The localities in the Lonesome Pine Regional Industrial Facilities Authority — Dickenson, Lee, Scott, and Wise counties and the City of Norton — have agreed to tax data-center equipment at a rate of $0.24 per $100, almost half the rate of the $.40 rate, the previous lowest rate in the state, that enabled Henrico County to attract a $1.75 billion Facebook data center.

As a kicker, Project Oasis offers industrial sites located near former coal mines filled with water naturally cooled to a temperature of 51 degrees. Energy consumption for cooling is a major expense for data centers. Project Oasis claims that geothermal cooling could save data centers more than $1 million annually in reduced electric costs and municipal water purchases.

Despite the low tax rates, SW Virginia localities would reap what for them would amount to a revenue bonanza. A $464 million data center in Wise County would support more than 2,000 construction jobs over 18 months, 40 long-term data center jobs, $900,000 in payroll once operations begin, and $15.7 million in real estate and property tax revenues over the first five years in operation, according to Project Oasis’ “Market Analysis for Data Center Investment in Southwest Virginia.”

Economic impacts that provide only incremental tax and job boosts to a major metropolitan economy would loom large in Southwest Virginia, a region that has been struggling to diversify as its economic foundation, coal mining, shrinks to nothing.

Access to fiber connectivity should not be a major obstacle. The six sites identified by Project Oasis are located within one to two miles of fiber-optic cable trunk lines. However, the report does concede that “some of the sites will require construction of new fiber over challenging terrain resulting in a greater cost per mile.”

Besides touting the sustainability advantages of using mine water instead of electricity to provide cost-effective cooling, economic developers are selling the region’s remote location as a plus. States the study:

The region provides a low risk option from natural and man-made disasters and meets distance requirements for disaster recovery and back up from primary data center locations such as Ashburn, Richmond, and Boydton, VA (Microsoft).

Marketers even see the COVID-19 epidemic as a potential bonua.

With the impacts of the COVID-19 pandemic and potential future yet-to-be-determined public health events likely continuing into the foreseeable future, a location that provides a diversity of geography and workforce so that back up sites can be manned and maintained is important.

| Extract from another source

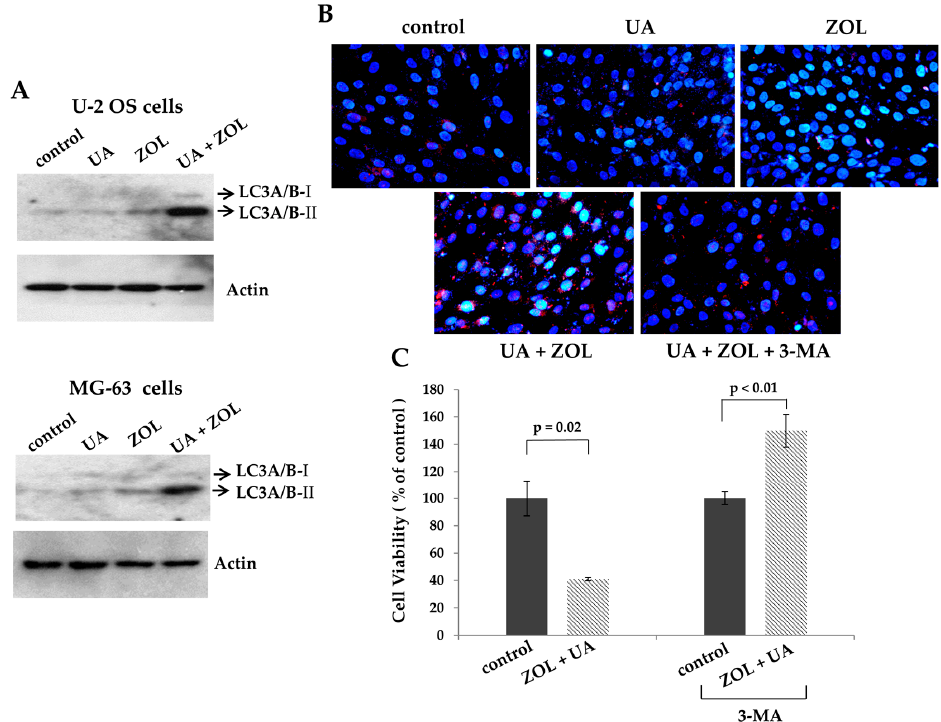
Figure 5. Autophagy is involved in the anti-proliferative activity of zoledronic acid/ursolic acid combination. ( A ) zoledronic acid combines with ursolic acid to induce the expression of LC3A/B-II. U-2 OS cells or MG-63 cells were treated with either ZOL (10 μ M), UA (20 μ M) or a combination of ZOL and UA for 48 h. Cells were harvested and the cell lysates were analyzed by Western blotting using indicated antibodies; ( B ) zoledronic acid combines with ursolic acid to induce acidic autophagic vacuoles. MG-63 cells were treated with either ZOL (10 μ M), UA (20 μ M) or a combination of ZOL and UA in the absence or present of 3-MA (2 μ M) for 36 h. The cells were stained with acridine orange (AO) to observe acidic (autophagic) vacuoles ( red color), and 4',6-diamidino-2-phenylindole (DAPI) for labeling nucleus ( blue color); and ( C ) autophagy inhibitor blocks the anti-proliferative effect caused by the UA/ZOL combination. U-2 OS cells were treated with ZOL (10 μ M) and UA (20 μ M) in the absence or presence of 3-MA (2 μ M) for 48 h. The treated cells were processed to MTT assays to measure cell viability. Cell viability of drug-treated cells was compared to their own control cells in the absence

Wise County is home to one data center already. The Mineral Gap Data Center Campus in Wise, owned by Ashburn-based DP Facilities, is a highly secure data center for government and healthcare clients. “We’re not reinventing the wheel,” said Del. Terry Kilgore, R-Gate City, in a press conference Tuesday. “We’re just building on our success.”

Bacon’s bottom line: Compare and contrast the poverty-amelioration strategy of SW Virginia with Virginia’s inner cities. Southwest Virginia emphasizes economic development and job creation, and the region’s Republican politicians expend their political capital to advance those goals. Democrats from Virginia’s eastern metro areas see “social justice” reforms and government-mandated wealth transfers like a $15 minimum wage as the antidote to poverty. The big metros have far more resources to work with, but it’s not clear to me that the “social justice” movement is addressing real problems. It will be interesting to see which approach is more successful in the long run.